Nach § 40 der Kantonsverfassung ist vom Stimm- und Wahlrecht ausgeschlossen, wer “wegen dauernder Urteilsunfähigkeit unter umfassender Beistandschaft steht oder durch eine vorsorgebeauftragte Person vertreten wird”. Dies stellt einen schwerwiegenden Eingriff in die politischen Rechte der Betroffenen dar. Ihre Meinung zählt nicht; sie werden nicht als gleichwertige Bürgerinnen und Bürger anerkannt.
Dieser Ausschluss beruht auf der zu generalisierten und schematischen Vorstellung, dass Personen, die für die Bewältigung des Alltages auf den Schutz einer umfassenden Beistandschaft oder einer Vertretung angewiesen sind, zur politischen Meinungsbildung nicht fähig sind. Die Realität sieht anders aus: Wie in der restlichen Bevölkerung gibt es auch in dieser Gruppe von Menschen solche, die politisch aktiv sein wollen und andere, die sich nicht in der Lage sehen oder kein Bedürfnisempfinden, sich mit politischen Themen auseinanderzusetzen.

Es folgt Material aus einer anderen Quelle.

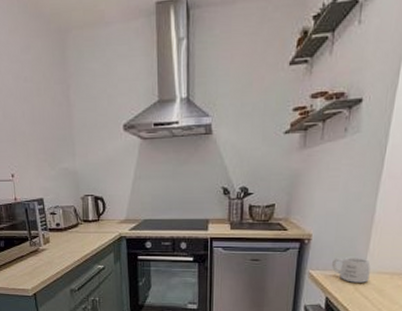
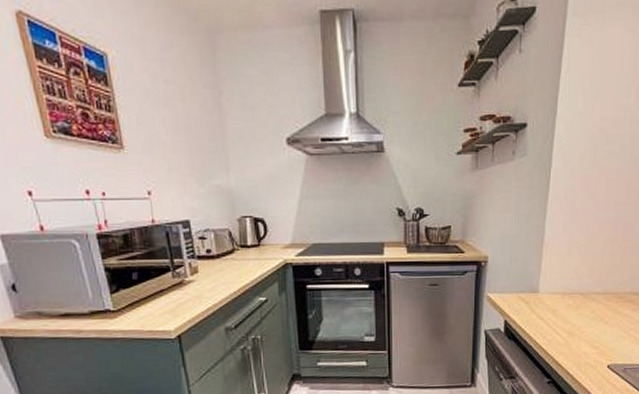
mug: present [331,256,371,283] -> none [508,278,544,304]

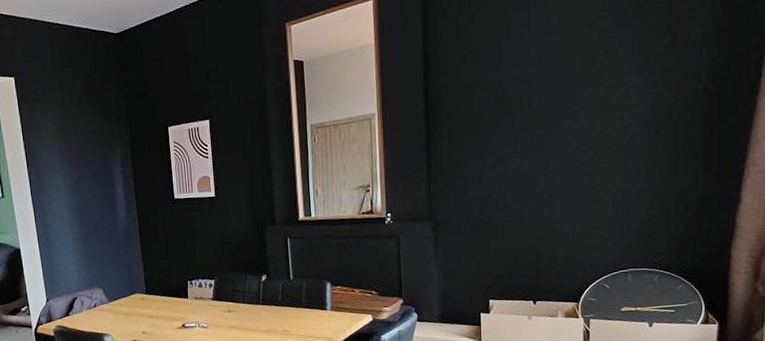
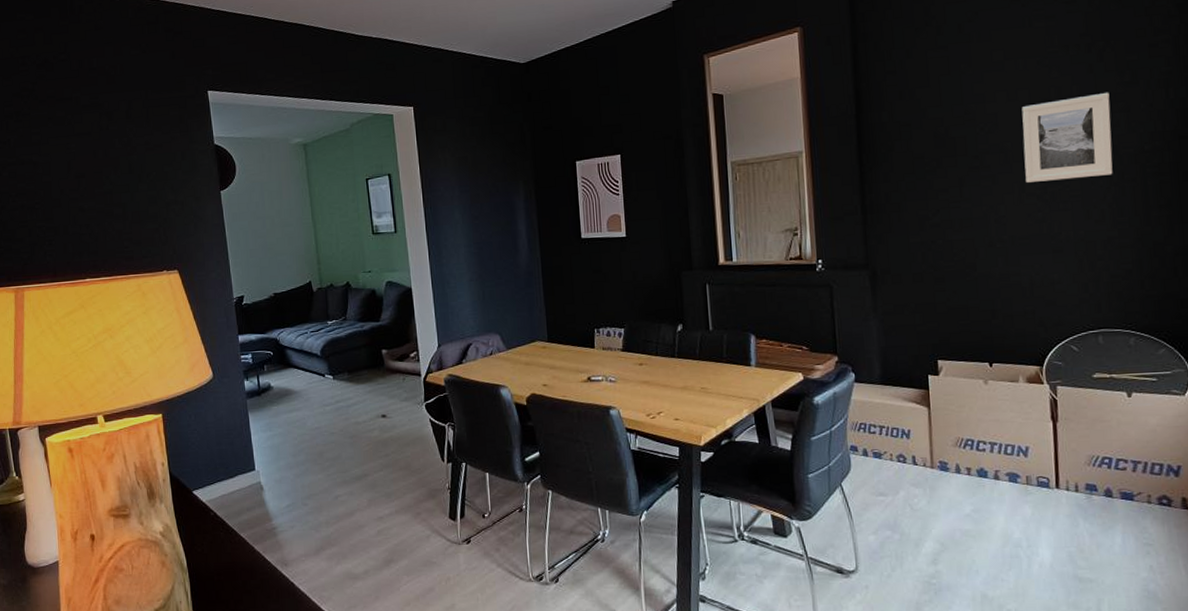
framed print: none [572,53,651,139] -> present [1021,92,1113,183]

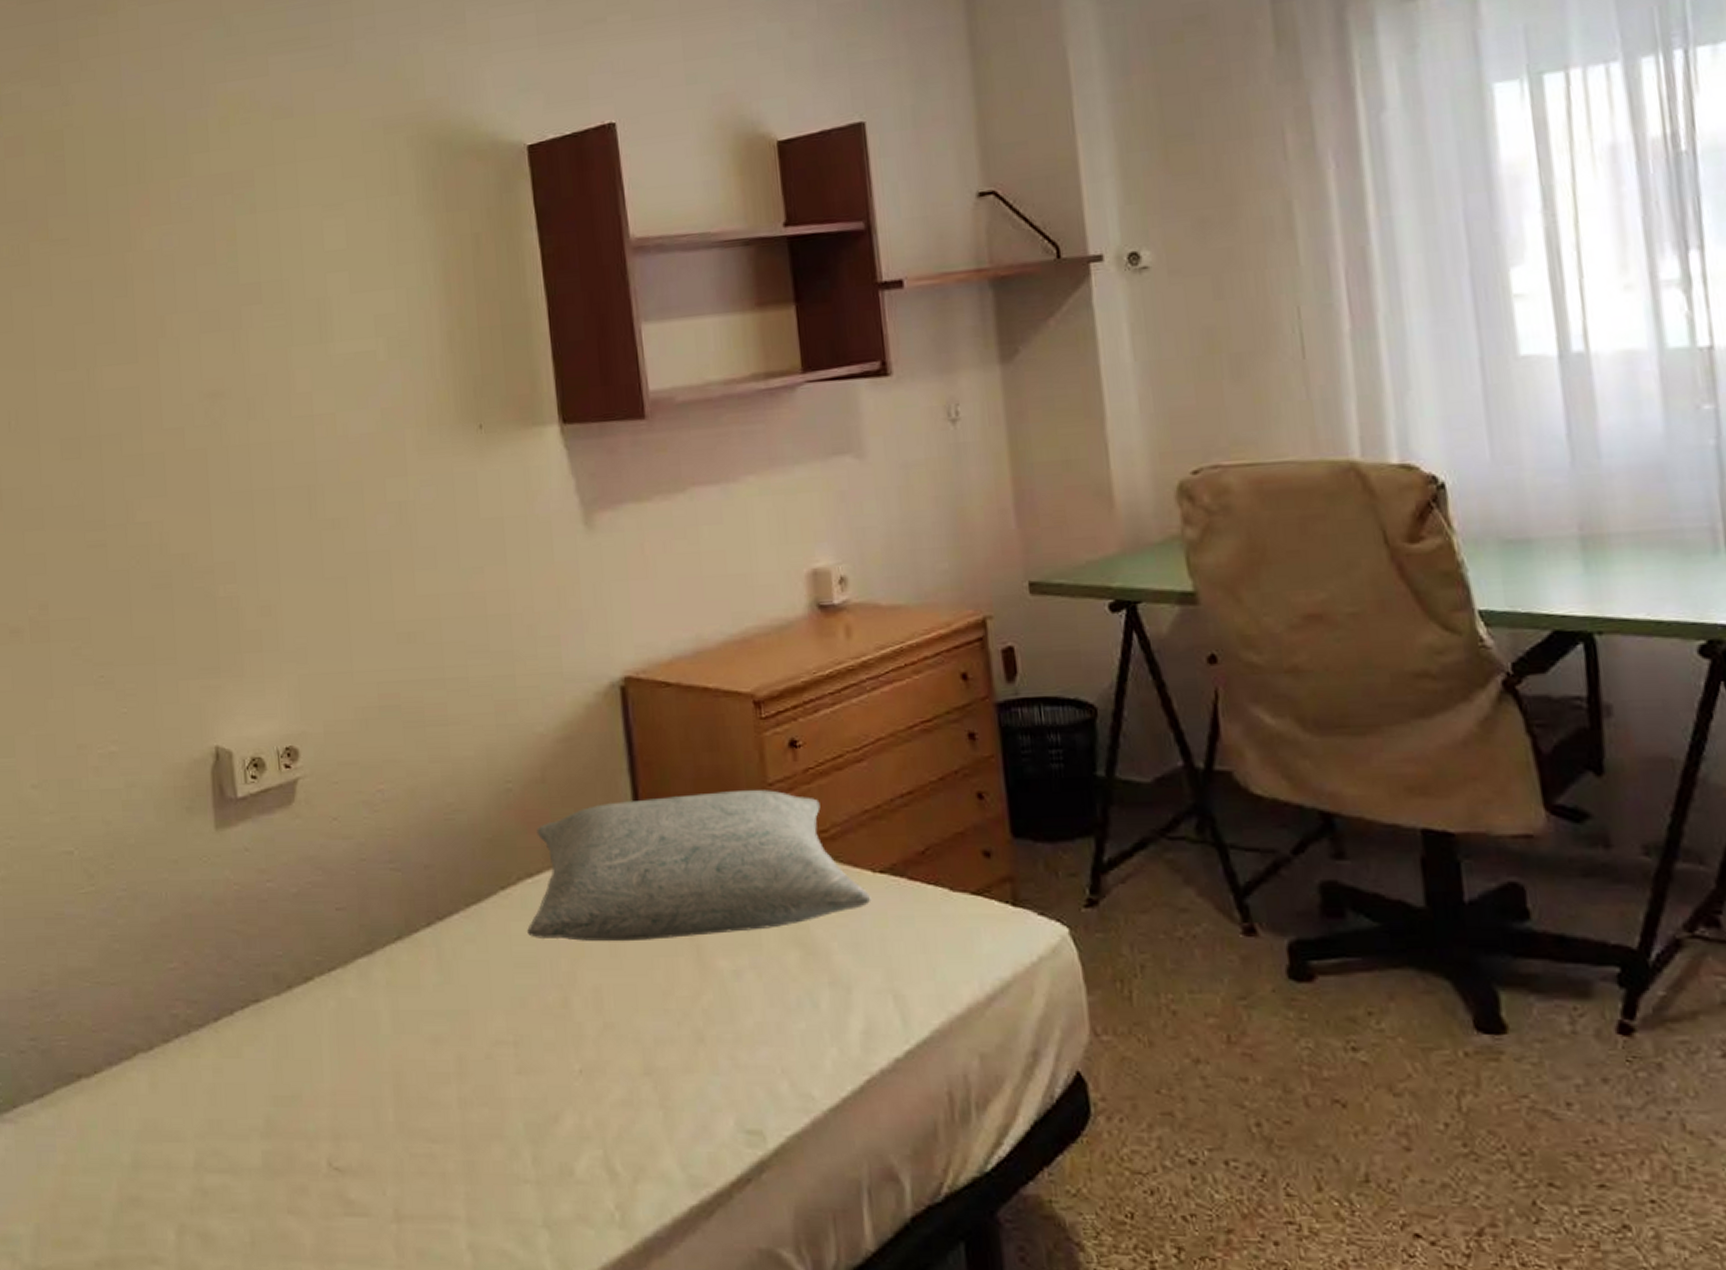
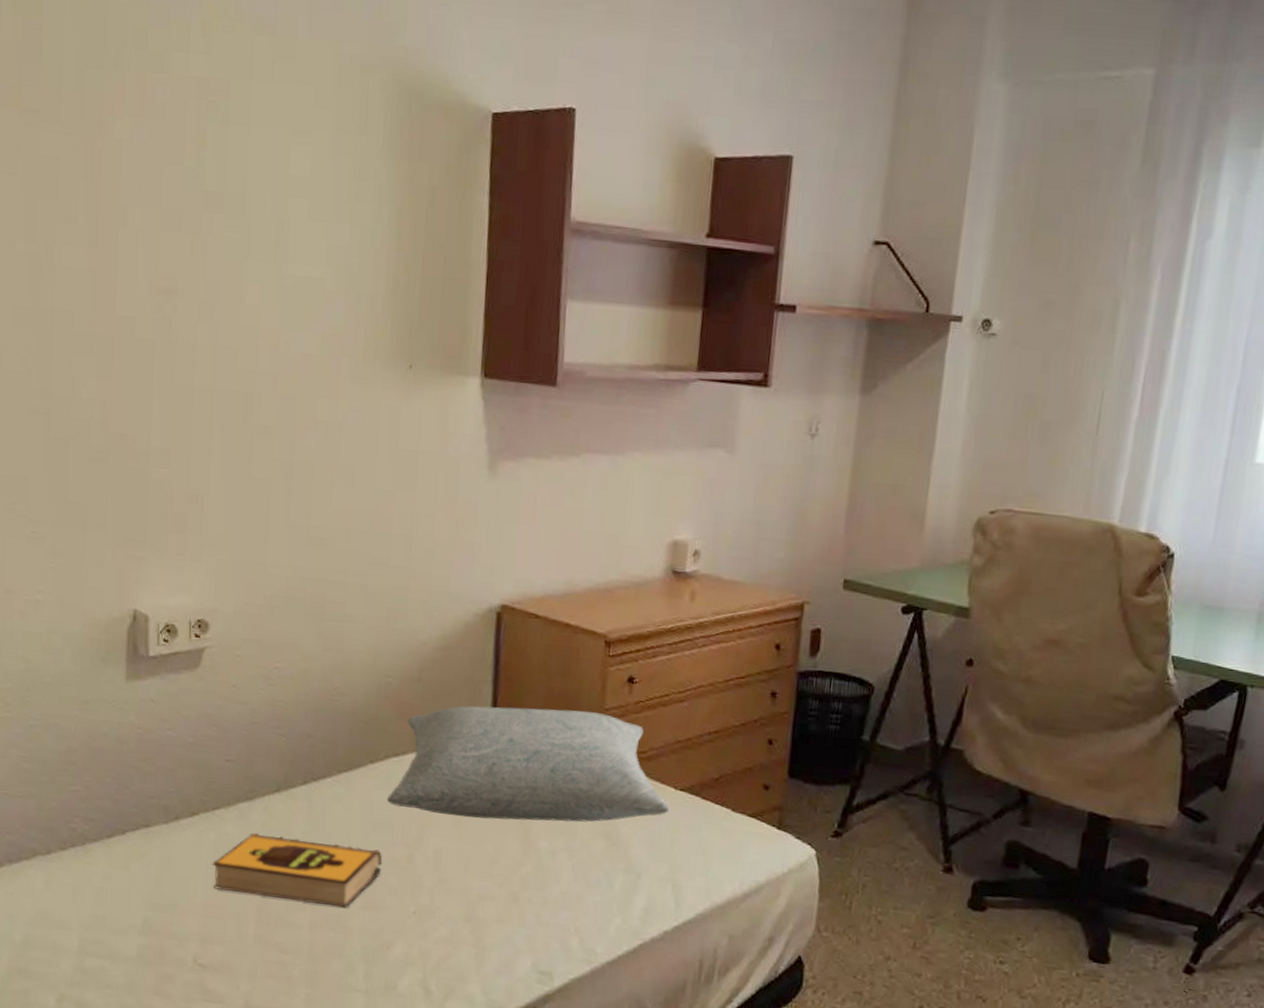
hardback book: none [335,993,533,1075] -> present [212,832,383,908]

Der Kreis der Stimm- und Wahlberechtigten ist historisch betrachtet stetig gewachsen. Heute kommen die politischen Rechte nach § 40 der Kantonsverfassung deshalb einem ausserordentlich weiten Personenkreis zu. Der kategorische Ausschluss gewisser Menschen mit Behinderungen steht quer zu dieser Entwicklung und verstösst gegen die Grundwerte unserer Verfassungsordnung. Er lässt sich mit dem verfassungsrechtlichen Verbot der Diskriminierung wegen einer Behinderung nicht vereinbaren. Er widerspricht auch den völkerrechtlichen Verpflichtungen, welche die Schweiz beider Ratifizierung der UN-BRK eingegangen ist.
Der eindeutige Entscheid der Genfer Stimmberechtigten aus dem Jahr 2020 (75% Ja-Stimmen), das kantonale Stimm- und Wahlrecht auch diesen Schweizerinnen und Schweizern zukommen zu lassen, ist folgerichtig. In den Kantonen Neuenburg und Waadt sind entsprechende Motionen hängig, im Wallis setzt sich der Verfassungsrat damit auseinander. Europäische Länder, z.B. Frankreich und Österreich, haben ihre Gesetze angepasst, damit Menschen mit Behinderungen im Bereich der politischen Rechte nicht mehr diskriminiert werden.Die Unterzeichnenden bitten deshalb den Regierungsrat, eine Änderung von §40 der Kantonsverfassung und §3 des Wahlgesetzes vorzulegen, die keinen Menschen mehr von der Stimmberechtigung ausschliesst, welche Behinderung er auch immer haben möge.